Children and Domestic Violence
IMPACT ON CHILDREN
Domestic violence is a pattern of behavior that is used by one person to control the other person in a relationship. While many resources focus on the effects on the relationship, it is important to understand the impact that domestic violence has on children. Children can experience domestic violence in different ways and have a variety of behaviors to express their feelings.
How Children May Respond to Domestic Violence
Children can feel anxious from observing domestic violence and feel unsafe because they are unsure of when the next violent act may occur or what triggers the violent act.
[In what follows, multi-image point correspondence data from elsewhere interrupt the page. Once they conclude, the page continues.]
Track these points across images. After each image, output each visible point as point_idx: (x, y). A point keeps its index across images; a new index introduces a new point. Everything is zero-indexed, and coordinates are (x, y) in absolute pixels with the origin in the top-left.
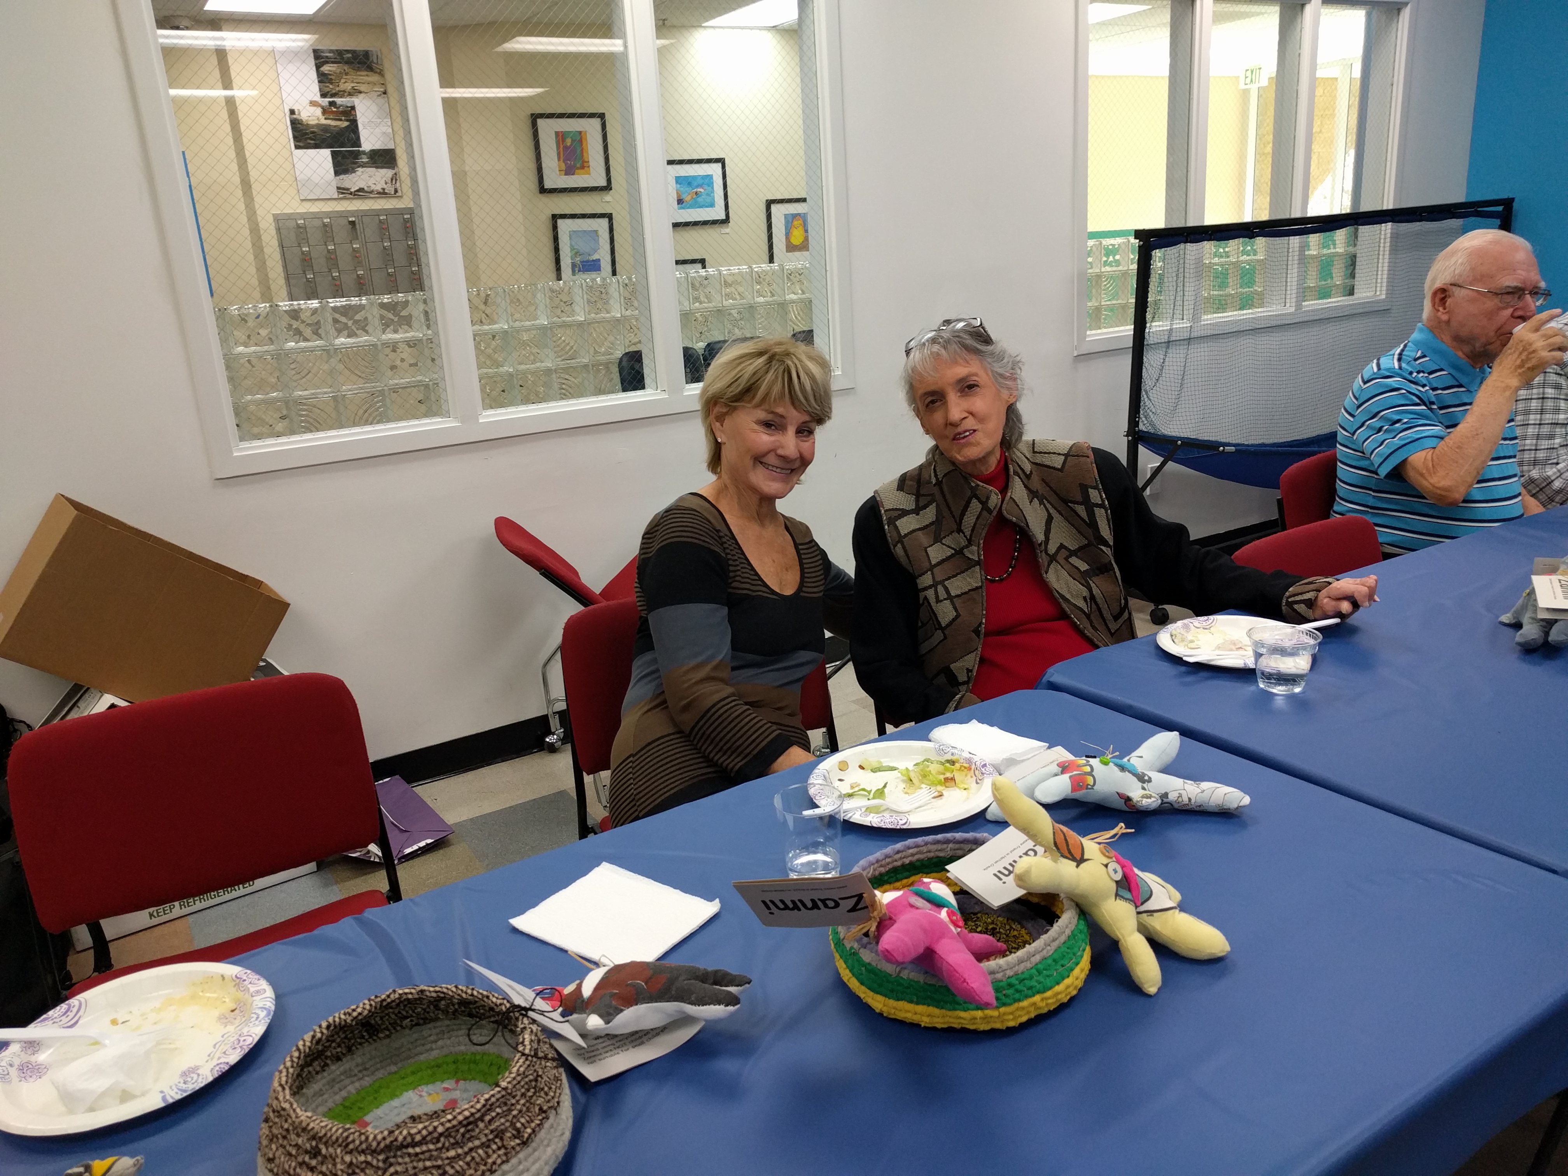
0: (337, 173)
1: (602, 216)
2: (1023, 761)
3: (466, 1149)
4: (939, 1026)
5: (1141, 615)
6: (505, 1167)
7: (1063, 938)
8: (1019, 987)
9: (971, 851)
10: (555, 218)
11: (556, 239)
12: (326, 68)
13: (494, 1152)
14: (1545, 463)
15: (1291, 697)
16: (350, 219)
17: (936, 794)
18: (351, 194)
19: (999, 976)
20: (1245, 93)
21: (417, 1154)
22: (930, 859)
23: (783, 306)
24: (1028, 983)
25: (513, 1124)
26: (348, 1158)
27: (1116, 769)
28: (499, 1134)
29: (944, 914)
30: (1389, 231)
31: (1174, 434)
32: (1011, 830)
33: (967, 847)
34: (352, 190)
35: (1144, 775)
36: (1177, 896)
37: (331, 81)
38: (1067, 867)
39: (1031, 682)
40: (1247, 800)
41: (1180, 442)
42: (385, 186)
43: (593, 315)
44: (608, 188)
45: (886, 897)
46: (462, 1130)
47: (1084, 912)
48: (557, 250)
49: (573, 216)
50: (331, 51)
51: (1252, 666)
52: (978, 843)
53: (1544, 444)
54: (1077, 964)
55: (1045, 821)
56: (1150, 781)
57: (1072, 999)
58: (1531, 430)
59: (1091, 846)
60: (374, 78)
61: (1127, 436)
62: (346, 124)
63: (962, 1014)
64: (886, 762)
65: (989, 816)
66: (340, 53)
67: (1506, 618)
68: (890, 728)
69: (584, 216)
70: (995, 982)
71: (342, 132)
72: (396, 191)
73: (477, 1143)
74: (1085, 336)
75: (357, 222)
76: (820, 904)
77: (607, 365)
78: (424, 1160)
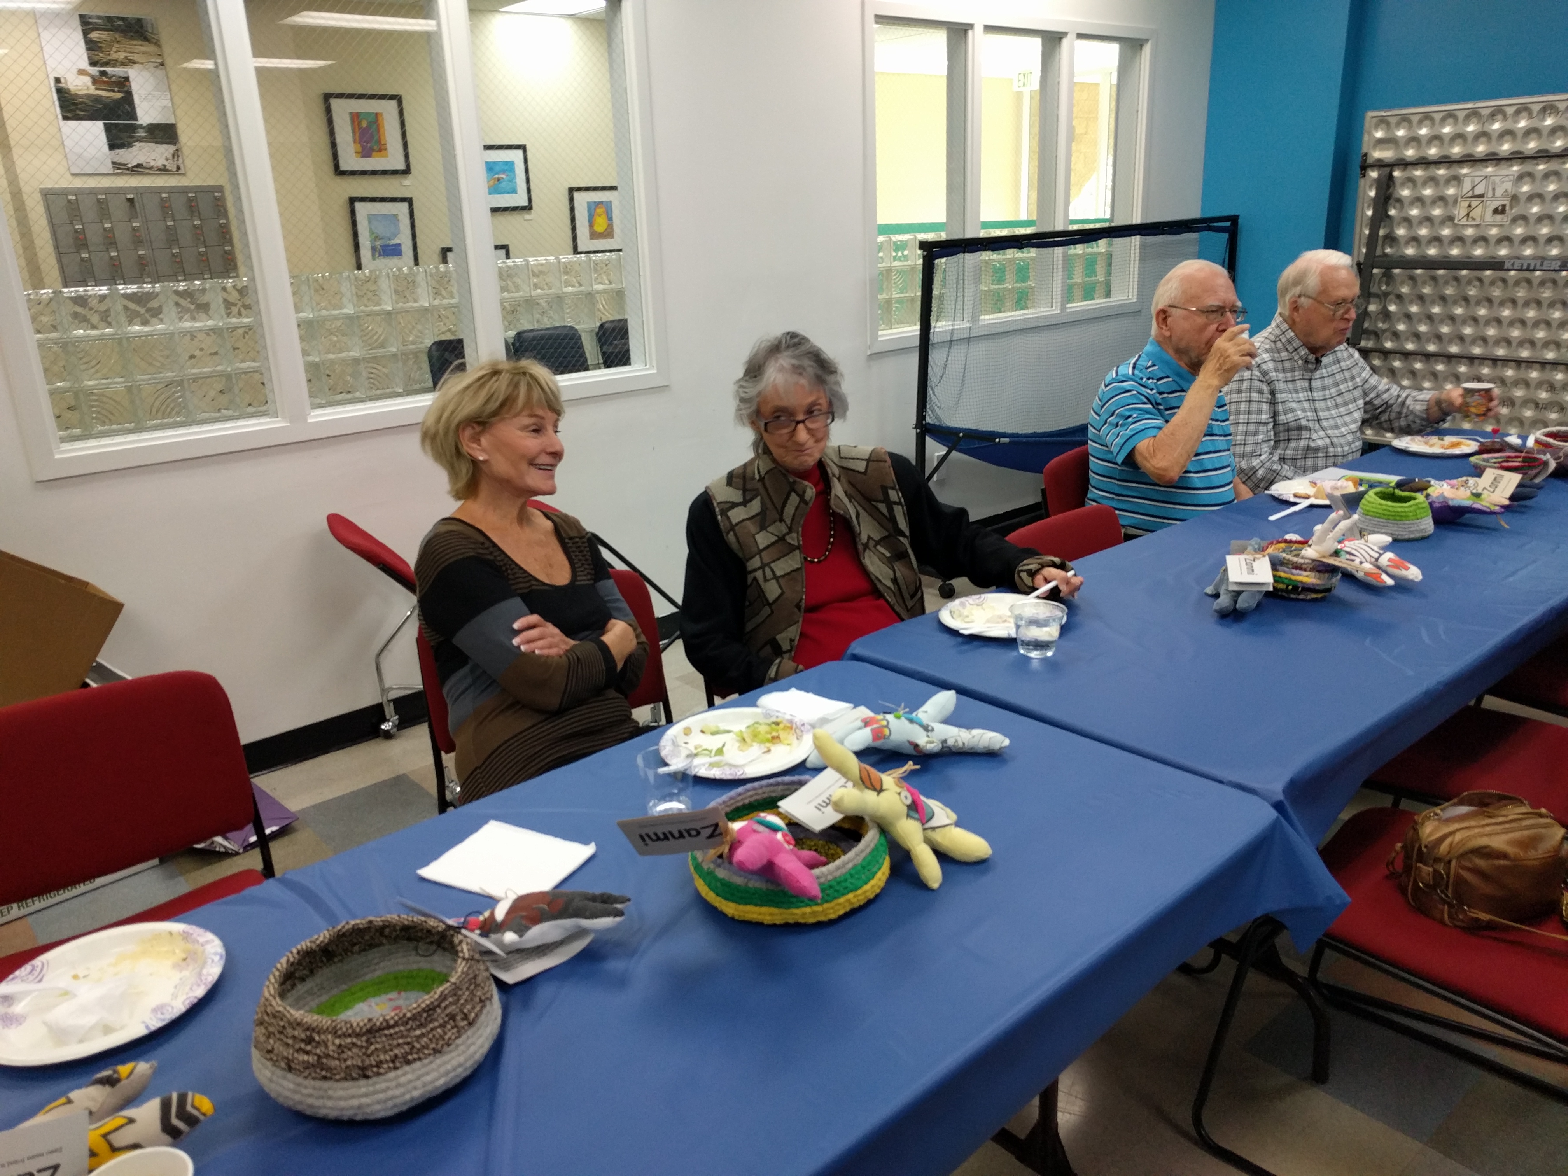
0: (112, 147)
1: (403, 200)
2: (835, 719)
3: (428, 1029)
4: (778, 922)
5: (931, 590)
6: (458, 1041)
7: (868, 850)
8: (837, 888)
9: (796, 790)
10: (352, 201)
11: (354, 223)
12: (94, 35)
13: (449, 1030)
14: (1252, 455)
15: (1045, 660)
16: (129, 196)
17: (766, 750)
18: (128, 169)
19: (822, 880)
20: (1019, 96)
21: (391, 1035)
22: (765, 799)
23: (590, 296)
24: (844, 884)
25: (461, 1011)
26: (337, 1042)
27: (907, 722)
28: (452, 1017)
29: (779, 836)
30: (1138, 243)
31: (956, 426)
32: (829, 772)
33: (793, 788)
34: (130, 166)
35: (928, 726)
36: (954, 817)
37: (100, 49)
38: (870, 796)
39: (837, 655)
40: (1007, 742)
41: (961, 434)
42: (166, 163)
43: (401, 304)
44: (407, 171)
45: (736, 826)
46: (425, 1015)
47: (884, 830)
48: (355, 235)
49: (373, 200)
50: (99, 17)
51: (1014, 635)
52: (801, 784)
53: (1251, 439)
54: (880, 869)
55: (854, 764)
56: (933, 730)
57: (877, 896)
58: (1241, 428)
59: (889, 779)
60: (149, 48)
61: (916, 428)
62: (118, 95)
63: (796, 911)
64: (723, 726)
65: (809, 765)
66: (109, 19)
67: (1209, 590)
68: (717, 700)
69: (383, 200)
70: (820, 884)
71: (118, 103)
72: (178, 168)
73: (436, 1024)
74: (877, 336)
75: (136, 199)
76: (686, 834)
77: (416, 354)
78: (397, 1039)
Due to this uncertainty, they can have a constant sense of worry for themselves and their family.
Children may feel rage and anger at family members if they believe they are triggering abuse.
Children may isolate themselves and withdraw from normal activities because of the trauma that they have experienced.
Some children may be able to find an outlet to express their concerns and feelings about domestic violence occurring around them. These outlets can include family, friends, teachers, counselors, cultural communities, faith communities, journals, or other options. However, some children feel as if they must keep their trauma to themselves or do not feel comfortable in expressing their thoughts.
Responses of Children Suffering from Domestic Violence
Like others in abusive situations, children may appear to be fine when in public. While they may appear to be in a stable situation, it is critical to understand warning signs that a child/children may be experiencing or observing domestic violence.
Acting out in class/school
Withdrawal from activities
Increased aggression with others
Stomachaches and headaches
Difficulties with sleeping
Wetting the bed
Poor school attendance and performance
Involvement in impulsive or risky behaviors
What Can I Say to Help a Child?
“This abuse was not your fault.”
“You can come to me if you want to talk.”
“I am here to listen and support you.”
“I am sorry that you had to experience that.”
“We can make a plan to help you if this happens again.”
“You are important and I care about you.”
“I can find adults that can help keep you safe.”
“What can I do to help you through this time?”